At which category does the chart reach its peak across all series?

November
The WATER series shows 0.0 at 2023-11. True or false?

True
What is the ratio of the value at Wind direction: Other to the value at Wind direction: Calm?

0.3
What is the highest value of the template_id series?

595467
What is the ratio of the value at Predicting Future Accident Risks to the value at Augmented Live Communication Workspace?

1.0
---
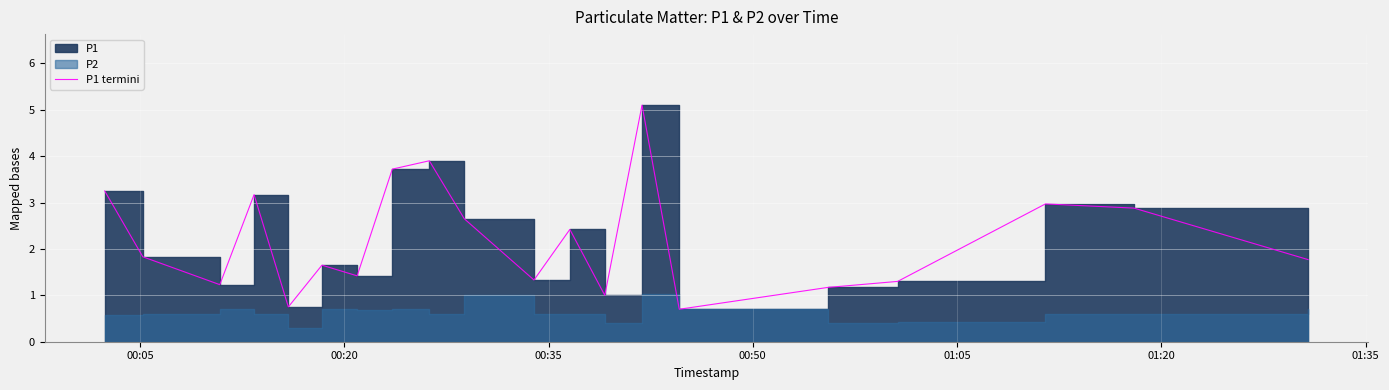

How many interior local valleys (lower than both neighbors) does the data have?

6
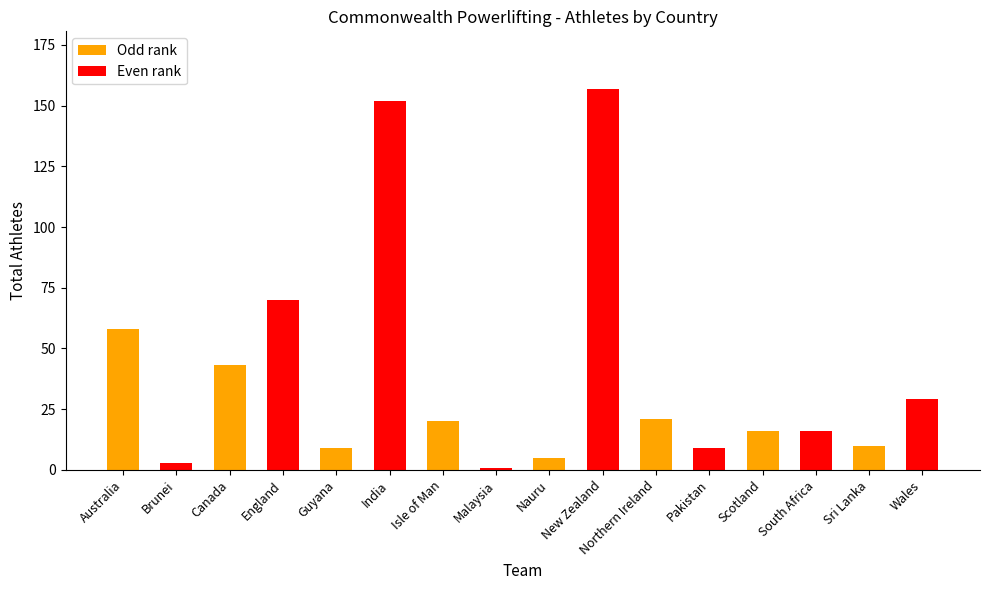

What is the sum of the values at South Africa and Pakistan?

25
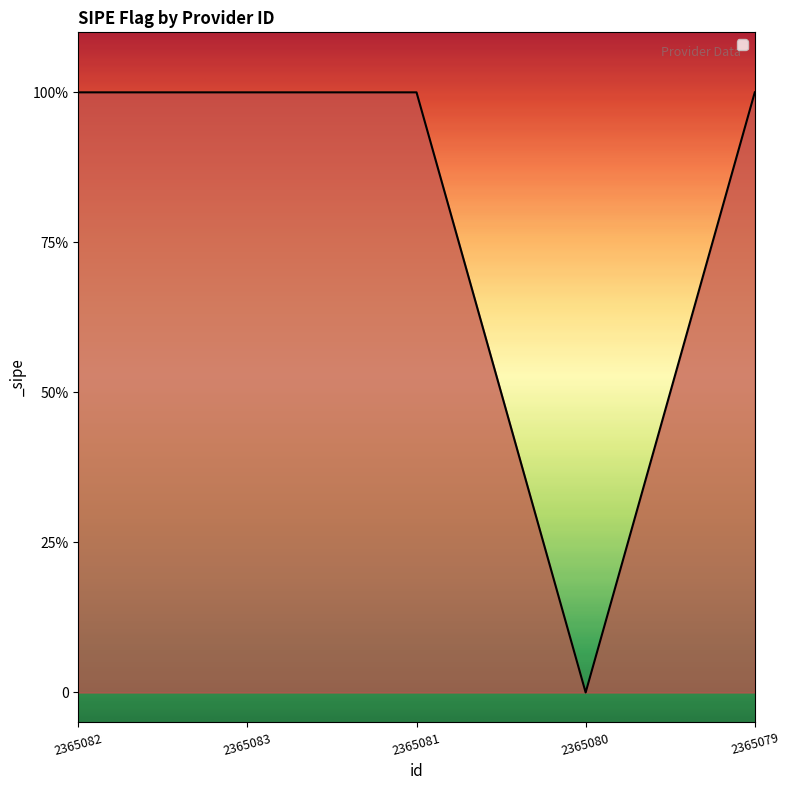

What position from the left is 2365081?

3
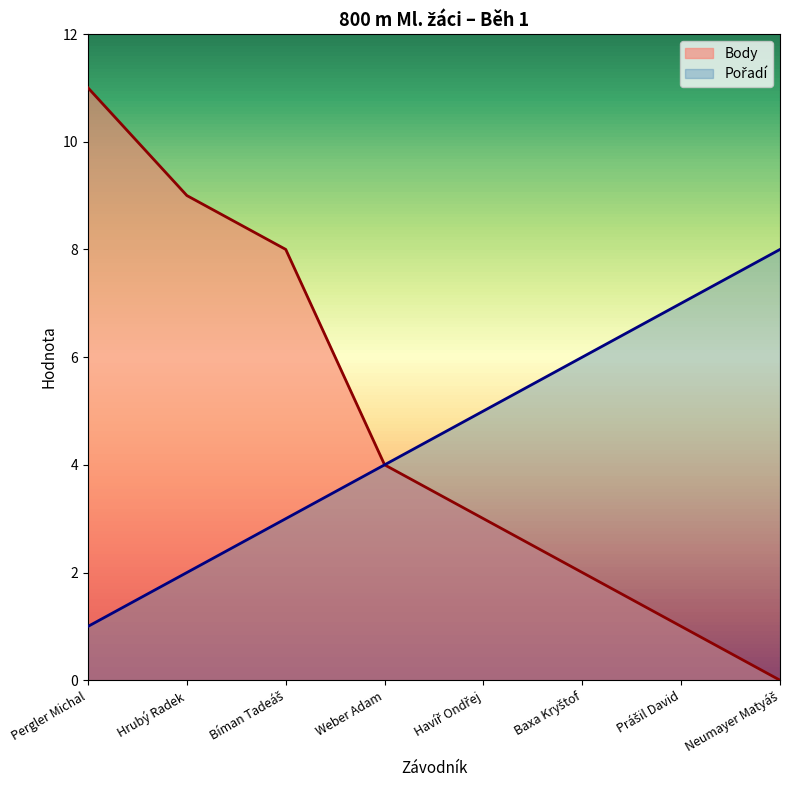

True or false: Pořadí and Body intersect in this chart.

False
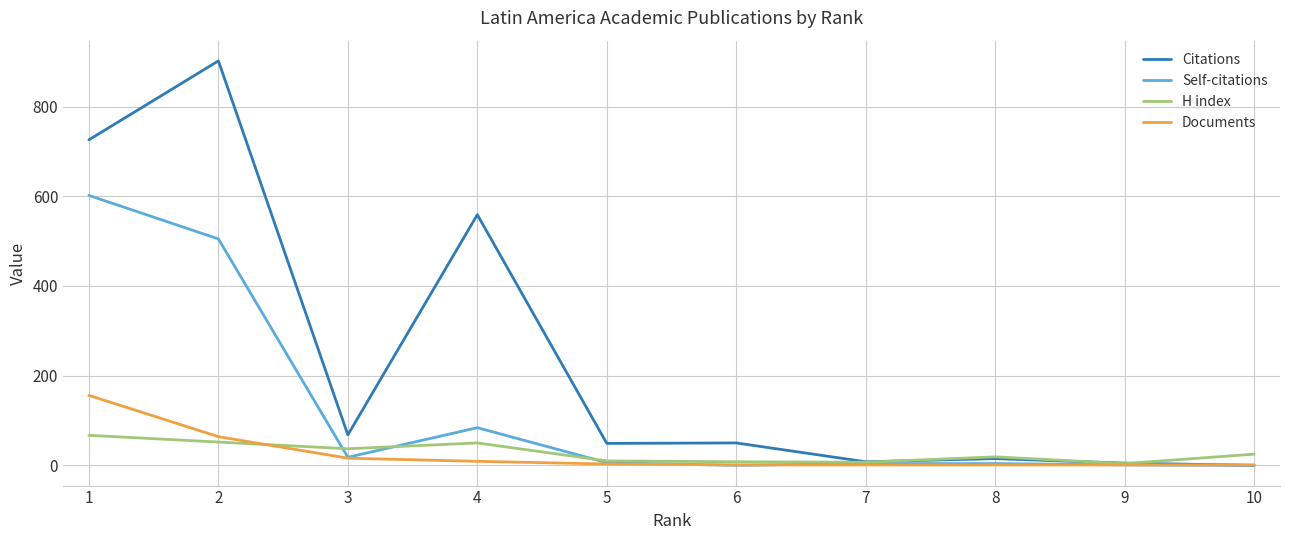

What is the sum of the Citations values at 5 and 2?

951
* * *
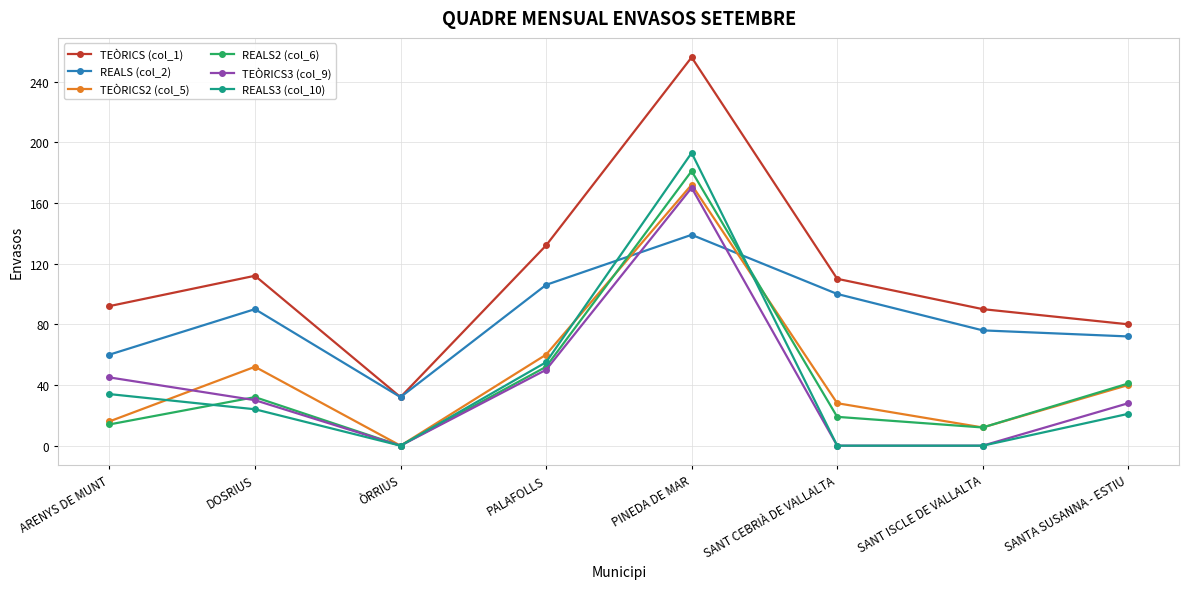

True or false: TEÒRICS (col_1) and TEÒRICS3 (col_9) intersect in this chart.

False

TASK ITEM → Quote word for word the stretch of material from the line containing "At which category" through the line containing "What is the ratio of the value at Predicting", including both of those lines.

RESPONSE BOX →
At which category does the chart reach its peak across all series?

November
The WATER series shows 0.0 at 2023-11. True or false?

True
What is the ratio of the value at Wind direction: Other to the value at Wind direction: Calm?

0.3
What is the highest value of the template_id series?

595467
What is the ratio of the value at Predicting Future Accident Risks to the value at Augmented Live Communication Workspace?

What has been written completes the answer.